The more complex and insidious issue here is that it took me a few days to realize something was wrong.  You see when I realized the European setting dictated a European family, I was okay with that.  It seemed very normal to me. Therein lies the problem.  Because it was normal, I did not question it, though I should have.  I probably should have been outraged that being white and noble was hardwired into the game as well as my consciousness.  But I was having such a great time playing the game that all thoughts of accepting (or rejecting) that particular messages soon fell by the wayside.  And yet this is a fantasy game.  In my fantasy games, I want my heroes to be people who look like me.  I did it that way in Knights of the Old Republic and I did it that way in Mass Effect. Bioware has spoiled me. What’s the difference between those two games and Dragon Age?  In Knights and ME the hero came from either a tragic or mysterious background.  We only got to hear about their origins.  In Dragon Age, I got to experience my character’s home and family.  There was a sense of community.  I had access to my parents, servants, and pets.  All very normal, even it all took place in a huge castle.  The hidden message here: in the better or preferred background, you can’t be black or Asian.  Those races are relegated to the abnormal. This other background is only acceptable for that mysterious person, that tragic survivor, the violent war hero, or the fallen dark lord.

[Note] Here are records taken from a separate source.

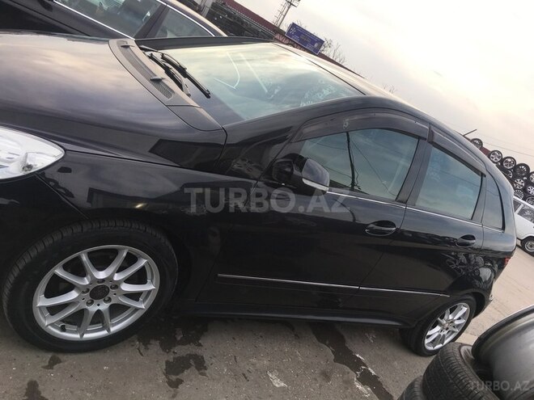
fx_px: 447
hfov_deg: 61.7
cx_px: 267
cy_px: 200
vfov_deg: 48.2
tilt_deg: -14.0
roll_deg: -30.4
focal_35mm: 29
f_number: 2.2
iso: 25
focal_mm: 4.15
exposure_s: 1/620
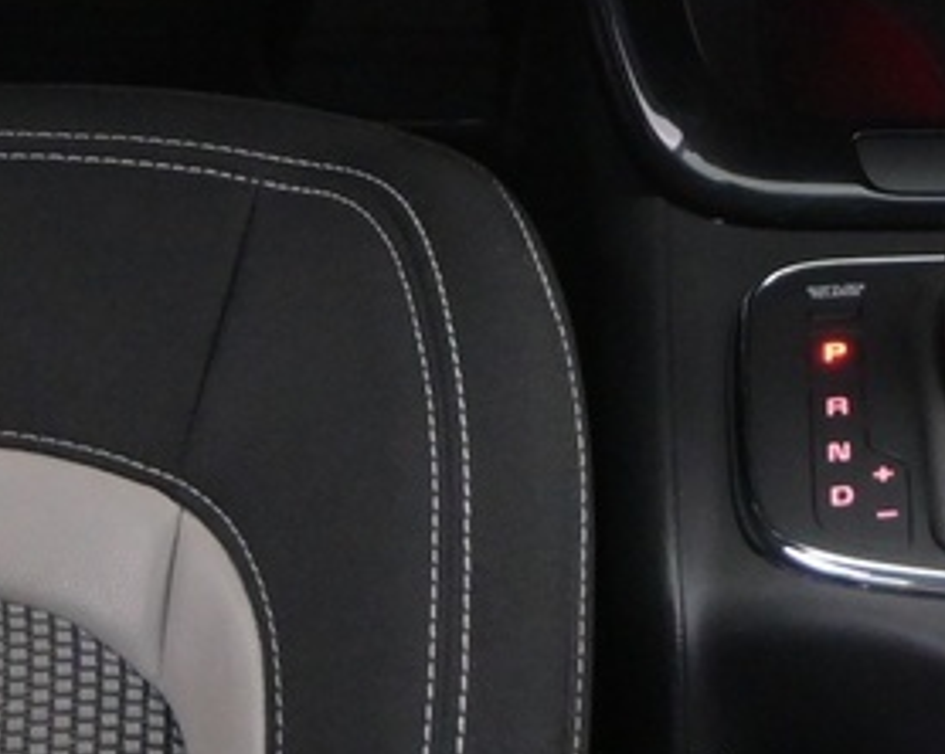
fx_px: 4584
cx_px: 935
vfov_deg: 9.2
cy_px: -387
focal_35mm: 164
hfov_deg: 11.7
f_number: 3.8
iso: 2500
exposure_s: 1/30
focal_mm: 20
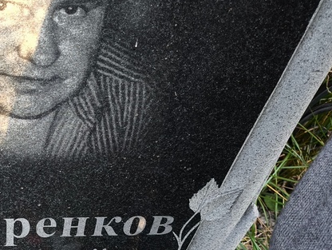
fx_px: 461
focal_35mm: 48
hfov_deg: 37.5
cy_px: 208
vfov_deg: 29.5
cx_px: 44
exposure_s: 1/120
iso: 80
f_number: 1.7
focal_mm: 4.71
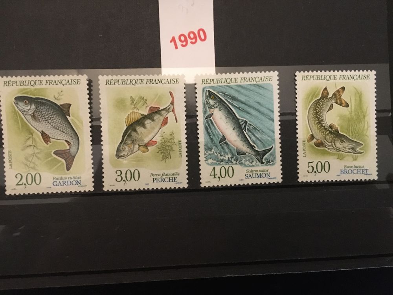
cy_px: 148
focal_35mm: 29
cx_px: 196
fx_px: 329
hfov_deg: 61.7
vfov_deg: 48.2
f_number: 2.2
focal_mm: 4.15
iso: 320
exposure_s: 1/17
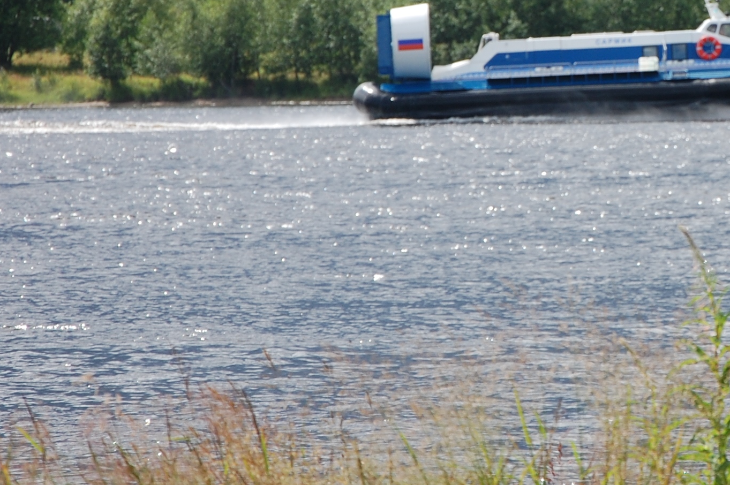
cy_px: 44
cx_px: 719
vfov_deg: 4.6
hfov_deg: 6.9
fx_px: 6037
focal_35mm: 298
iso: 200
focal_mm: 90
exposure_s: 1/640
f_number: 6.3
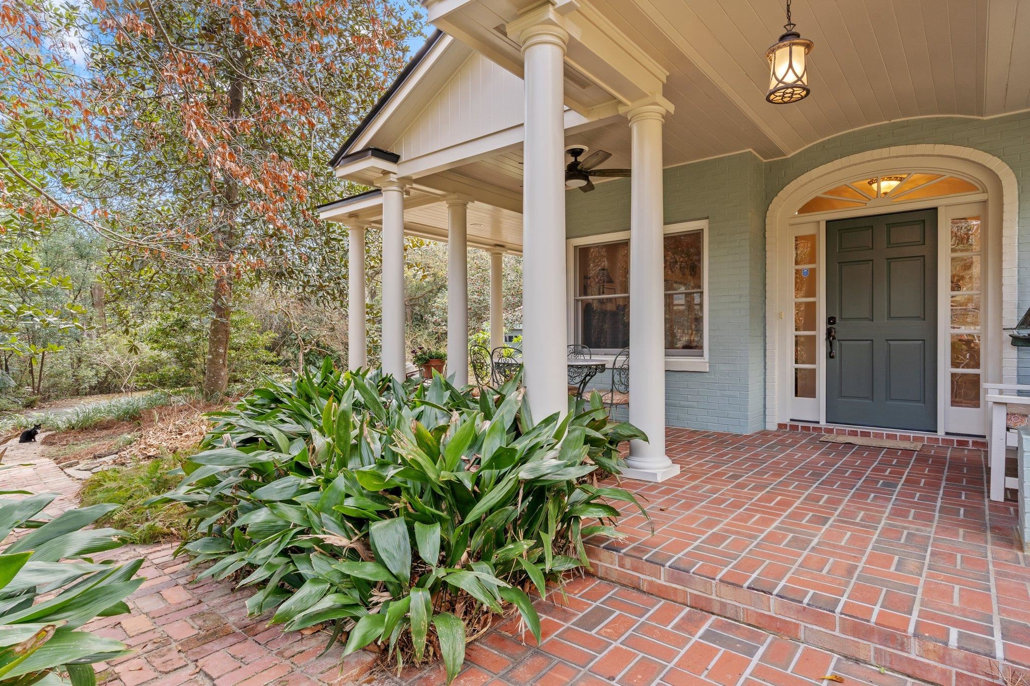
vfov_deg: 64.5
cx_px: 515
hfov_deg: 86.9
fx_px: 544
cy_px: 343
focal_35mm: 19
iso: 100
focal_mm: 19
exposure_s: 1/10
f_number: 9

What we are really taking about is re-imagining characters in-game and we should all be used to it by now.  Last summer the entire concept of Star Trek changed with the new movie.  Battlestar Galactica re-imagined the whole series including some of the main characters such as Starbuck (from Dirk Benedict to Katee Sackhoff) and Boomer (from Herb Jefferson Jr. to Grace Park).  In Marvel Comics’ Nick Fury went from white (comics) to black (movies). And who can forget Brandy as Cinderella? I would like the option to either embrace or reject those messages of what is normal in my games.

Now you might think that after all this I would stop playing Dragon Age Origins.  Not so.  I’ve had too much fun to stop anytime soon.  And it may turn out that when I choose another origin the result will be better.  I have yet to try being an elf or a dwarf.  But even if I run into the same problem, I believe this tale will be every bit as satisfying as Bioware’s other games. However fantasy above all else should be about escaping from the norm.  Whenever writers and developers only bring those norms into the game, they limit what the player can do to enrich his/her experience by not allowing that player’s notion of identity to be included.